En cuatro minutos comienza mi huelga, la sentada que organicé en mi propio living, y hasta ahora soy yo el único presente. Las palomas mensajeras que envié fueron masacradas por el enemigo, así que supongo que no pasará mucho tiempo hasta que me quede dormido. Voy a revisar el plan para mañana y besarme buenas noches.

sábado, enero 19, 2008

1º de julio, 2006, 2:00 am

Hace unos días, de noche, mi padre me preguntó si no le podía dejar libre la computadora por un rato, para mandarle un correo a no sé quién. Dije que sí, cómo no. Guardé, cerré y le cedí la silla. Él se sentó y empezó a maniobrar este aparato que tanto le cuesta. Esperé unos segundos a ver si no precisaba ayuda alguna y luego encaré hacia la escalera para bajar a comer algo. Pero sin quererlo me detuve a mitad de camino, indeciso, pensando que a esa hora de la noche mi padre ya se quedaría arriba y que si yo bajaba ya no íbamos a saludarnos ni decirnos hasta mañana. Aunque fuera de la manera insípida en que lo hacemos casi todas las noches, con él besándome en alguna parte de mi cabeza o golpeándonos los pómulos como dos torpes, sentí necesario despedirme. En cualquier otra ocasión hubiera bajado las escaleras sin pensar en nada, sin calcular si mi padre y yo íbamos a saludarnos o no. Hubiera bajado y listo, si nos saludábamos bien y si no, también. Pero no. Algo en mí hizo cortocircuito y quedé ahí parado a mitad de camino, observando el gesto de su enfrentamiento contra el monitor y la tecnología. Me acerqué, dije hasta mañana y le ofrecí un tímido beso en el cachete (aunque no lo recuerdo bien… no estoy seguro de haberlo hecho; más bien creo que me acerqué, y al inclinarme para saludarlo, él me dijo que ya bajaba, que todavía no se iba a dormir, y ahora creo recordar que entonces me hice hacia atrás, avergonzado, me di media vuelta y bajé la escalera, sintiéndome estúpido, sintiéndome entreverado entre mil brazos de pulpo, arremetido por miles de olas y vientos y tormentas y resacas).
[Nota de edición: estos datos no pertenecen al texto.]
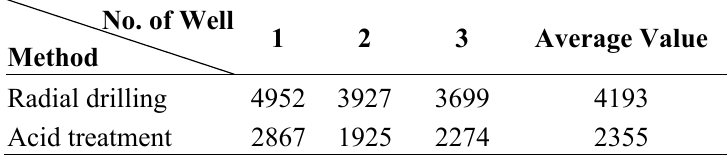
Table 6. Additional oil production as a result of the hydrodynamic modeling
Volví hacia la escalera, bajé, evité a mi hermano que miraba televisión y fui cabizbajo hasta la cocina, conteniendo un llanto que todavía no puedo entender. ¿Será que alguna parte de mí todavía quiere decirle algo a ese señor, dedicarle al menos una vez al año una señal de cariño? Cuando estoy conciente digo que no, que todo eso ya no existe y que quizá nunca haya existido (miento en esto último, lo sé). Pero suceden estas cosas, estos baches inconscientes que me hacen dudar. Supongo que reprimidas en algún lugar de mí todavía residen acurrucadas las ganas de decirle algo. Pero no sé qué, ni cómo.